• _Problem details_:
Edit the rows from the beginning through the line containing "STEP 1 · PICK YOUR YEAR", inclusive, replacing "Gallup" with "Santa Fe" and leaving everything else unchanged.

• _Saved data entries_:
------------------------------------
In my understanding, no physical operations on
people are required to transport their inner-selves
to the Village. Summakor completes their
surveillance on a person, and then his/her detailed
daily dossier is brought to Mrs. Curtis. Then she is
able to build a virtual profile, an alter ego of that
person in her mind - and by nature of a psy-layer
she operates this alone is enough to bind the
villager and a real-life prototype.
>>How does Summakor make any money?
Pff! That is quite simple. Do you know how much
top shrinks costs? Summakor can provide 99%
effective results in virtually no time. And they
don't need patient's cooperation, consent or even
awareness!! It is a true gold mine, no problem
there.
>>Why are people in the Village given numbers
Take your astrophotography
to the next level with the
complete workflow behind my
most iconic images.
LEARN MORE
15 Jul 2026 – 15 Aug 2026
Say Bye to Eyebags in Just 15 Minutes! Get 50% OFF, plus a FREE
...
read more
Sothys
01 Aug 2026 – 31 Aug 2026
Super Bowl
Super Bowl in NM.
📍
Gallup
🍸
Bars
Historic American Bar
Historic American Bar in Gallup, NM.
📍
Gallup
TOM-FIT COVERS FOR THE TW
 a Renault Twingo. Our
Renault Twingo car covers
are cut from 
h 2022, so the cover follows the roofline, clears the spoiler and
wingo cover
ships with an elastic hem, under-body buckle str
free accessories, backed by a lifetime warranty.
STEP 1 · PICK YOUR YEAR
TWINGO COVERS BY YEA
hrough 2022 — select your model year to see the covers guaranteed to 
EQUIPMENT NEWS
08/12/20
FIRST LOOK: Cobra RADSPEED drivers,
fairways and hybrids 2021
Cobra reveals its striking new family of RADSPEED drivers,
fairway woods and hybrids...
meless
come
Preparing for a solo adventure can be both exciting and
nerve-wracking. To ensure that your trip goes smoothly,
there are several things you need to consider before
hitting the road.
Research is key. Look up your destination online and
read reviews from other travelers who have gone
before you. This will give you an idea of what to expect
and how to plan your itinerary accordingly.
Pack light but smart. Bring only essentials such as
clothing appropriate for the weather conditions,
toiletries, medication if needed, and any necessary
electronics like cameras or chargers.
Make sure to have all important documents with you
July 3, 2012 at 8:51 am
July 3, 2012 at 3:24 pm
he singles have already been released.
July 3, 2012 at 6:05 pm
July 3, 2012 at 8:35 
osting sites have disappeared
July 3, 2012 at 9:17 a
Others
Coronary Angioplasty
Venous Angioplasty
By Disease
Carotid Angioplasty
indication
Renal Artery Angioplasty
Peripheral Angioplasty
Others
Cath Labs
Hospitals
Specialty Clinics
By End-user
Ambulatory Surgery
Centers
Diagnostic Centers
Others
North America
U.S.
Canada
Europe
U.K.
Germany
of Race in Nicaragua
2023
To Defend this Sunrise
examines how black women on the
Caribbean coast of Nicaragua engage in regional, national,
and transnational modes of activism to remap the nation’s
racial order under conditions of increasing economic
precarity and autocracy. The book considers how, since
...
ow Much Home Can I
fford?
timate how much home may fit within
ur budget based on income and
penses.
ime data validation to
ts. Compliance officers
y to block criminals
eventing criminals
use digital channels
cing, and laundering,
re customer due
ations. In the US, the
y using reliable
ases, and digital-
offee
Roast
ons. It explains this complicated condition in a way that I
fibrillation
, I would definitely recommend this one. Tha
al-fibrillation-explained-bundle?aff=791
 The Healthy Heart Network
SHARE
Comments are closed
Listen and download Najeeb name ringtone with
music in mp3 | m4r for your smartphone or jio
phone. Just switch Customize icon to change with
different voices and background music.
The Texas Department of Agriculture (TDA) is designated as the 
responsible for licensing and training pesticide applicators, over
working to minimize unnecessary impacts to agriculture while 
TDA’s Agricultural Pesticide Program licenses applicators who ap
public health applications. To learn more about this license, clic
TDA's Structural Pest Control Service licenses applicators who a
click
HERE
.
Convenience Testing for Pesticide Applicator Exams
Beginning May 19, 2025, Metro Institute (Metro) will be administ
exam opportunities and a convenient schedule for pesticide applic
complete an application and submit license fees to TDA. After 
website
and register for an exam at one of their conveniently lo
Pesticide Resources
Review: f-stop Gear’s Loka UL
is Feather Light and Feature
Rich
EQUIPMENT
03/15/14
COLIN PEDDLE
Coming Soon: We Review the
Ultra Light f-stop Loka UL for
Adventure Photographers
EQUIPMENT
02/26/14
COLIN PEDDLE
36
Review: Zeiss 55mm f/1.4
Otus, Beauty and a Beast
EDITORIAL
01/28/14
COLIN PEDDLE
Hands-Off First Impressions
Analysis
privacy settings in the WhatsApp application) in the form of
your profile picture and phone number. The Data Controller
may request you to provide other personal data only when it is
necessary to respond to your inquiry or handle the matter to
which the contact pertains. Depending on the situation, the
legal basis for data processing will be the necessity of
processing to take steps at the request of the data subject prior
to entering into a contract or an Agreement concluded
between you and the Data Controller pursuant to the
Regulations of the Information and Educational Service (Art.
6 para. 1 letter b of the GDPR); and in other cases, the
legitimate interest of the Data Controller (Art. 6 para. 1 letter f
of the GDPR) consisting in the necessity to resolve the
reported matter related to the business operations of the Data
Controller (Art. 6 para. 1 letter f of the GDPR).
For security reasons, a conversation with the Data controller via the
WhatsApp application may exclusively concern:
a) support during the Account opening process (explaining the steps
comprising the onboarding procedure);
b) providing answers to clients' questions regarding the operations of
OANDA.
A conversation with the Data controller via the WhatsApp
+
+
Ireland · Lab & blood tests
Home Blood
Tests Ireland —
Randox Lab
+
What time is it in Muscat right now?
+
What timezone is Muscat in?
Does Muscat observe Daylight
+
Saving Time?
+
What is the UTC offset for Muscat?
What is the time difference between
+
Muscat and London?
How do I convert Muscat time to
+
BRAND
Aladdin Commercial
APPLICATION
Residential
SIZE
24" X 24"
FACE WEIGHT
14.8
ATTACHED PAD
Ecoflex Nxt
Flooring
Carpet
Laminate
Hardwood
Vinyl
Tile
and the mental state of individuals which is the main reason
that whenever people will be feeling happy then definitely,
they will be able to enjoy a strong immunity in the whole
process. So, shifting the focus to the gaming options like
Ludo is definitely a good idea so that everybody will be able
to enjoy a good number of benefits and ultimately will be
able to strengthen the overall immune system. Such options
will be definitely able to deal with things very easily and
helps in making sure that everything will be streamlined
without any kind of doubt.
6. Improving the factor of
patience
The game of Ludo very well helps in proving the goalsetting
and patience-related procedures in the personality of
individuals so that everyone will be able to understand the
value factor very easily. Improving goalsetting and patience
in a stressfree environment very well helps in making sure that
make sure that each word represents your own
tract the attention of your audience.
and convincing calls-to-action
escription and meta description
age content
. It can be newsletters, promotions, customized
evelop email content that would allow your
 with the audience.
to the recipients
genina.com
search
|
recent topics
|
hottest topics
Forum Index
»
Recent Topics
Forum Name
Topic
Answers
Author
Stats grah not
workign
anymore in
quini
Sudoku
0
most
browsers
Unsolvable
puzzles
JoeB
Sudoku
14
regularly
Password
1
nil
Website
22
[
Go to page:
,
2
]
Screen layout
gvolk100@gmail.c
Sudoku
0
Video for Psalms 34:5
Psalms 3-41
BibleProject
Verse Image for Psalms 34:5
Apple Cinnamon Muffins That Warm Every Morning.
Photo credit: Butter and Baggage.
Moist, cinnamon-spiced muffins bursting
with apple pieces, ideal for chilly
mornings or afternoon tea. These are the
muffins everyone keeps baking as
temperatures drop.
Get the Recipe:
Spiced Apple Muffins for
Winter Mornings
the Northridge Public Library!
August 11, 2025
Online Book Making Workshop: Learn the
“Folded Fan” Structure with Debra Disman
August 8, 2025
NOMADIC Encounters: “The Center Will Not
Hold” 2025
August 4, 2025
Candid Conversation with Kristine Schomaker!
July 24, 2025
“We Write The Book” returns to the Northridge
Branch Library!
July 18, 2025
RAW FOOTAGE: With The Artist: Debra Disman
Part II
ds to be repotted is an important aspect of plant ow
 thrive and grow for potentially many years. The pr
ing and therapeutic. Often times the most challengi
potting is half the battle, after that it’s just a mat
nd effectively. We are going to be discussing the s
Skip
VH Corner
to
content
------------------------------------
• _Expected answer_:
In my understanding, no physical operations on
people are required to transport their inner-selves
to the Village. Summakor completes their
surveillance on a person, and then his/her detailed
daily dossier is brought to Mrs. Curtis. Then she is
able to build a virtual profile, an alter ego of that
person in her mind - and by nature of a psy-layer
she operates this alone is enough to bind the
villager and a real-life prototype.
>>How does Summakor make any money?
Pff! That is quite simple. Do you know how much
top shrinks costs? Summakor can provide 99%
effective results in virtually no time. And they
don't need patient's cooperation, consent or even
awareness!! It is a true gold mine, no problem
there.
>>Why are people in the Village given numbers
Take your astrophotography
to the next level with the
complete workflow behind my
most iconic images.
LEARN MORE
15 Jul 2026 – 15 Aug 2026
Say Bye to Eyebags in Just 15 Minutes! Get 50% OFF, plus a FREE
...
read more
Sothys
01 Aug 2026 – 31 Aug 2026
Super Bowl
Super Bowl in NM.
📍
Santa Fe
🍸
Bars
Historic American Bar
Historic American Bar in Santa Fe, NM.
📍
Santa Fe
TOM-FIT COVERS FOR THE TW
 a Renault Twingo. Our
Renault Twingo car covers
are cut from 
h 2022, so the cover follows the roofline, clears the spoiler and
wingo cover
ships with an elastic hem, under-body buckle str
free accessories, backed by a lifetime warranty.
STEP 1 · PICK YOUR YEAR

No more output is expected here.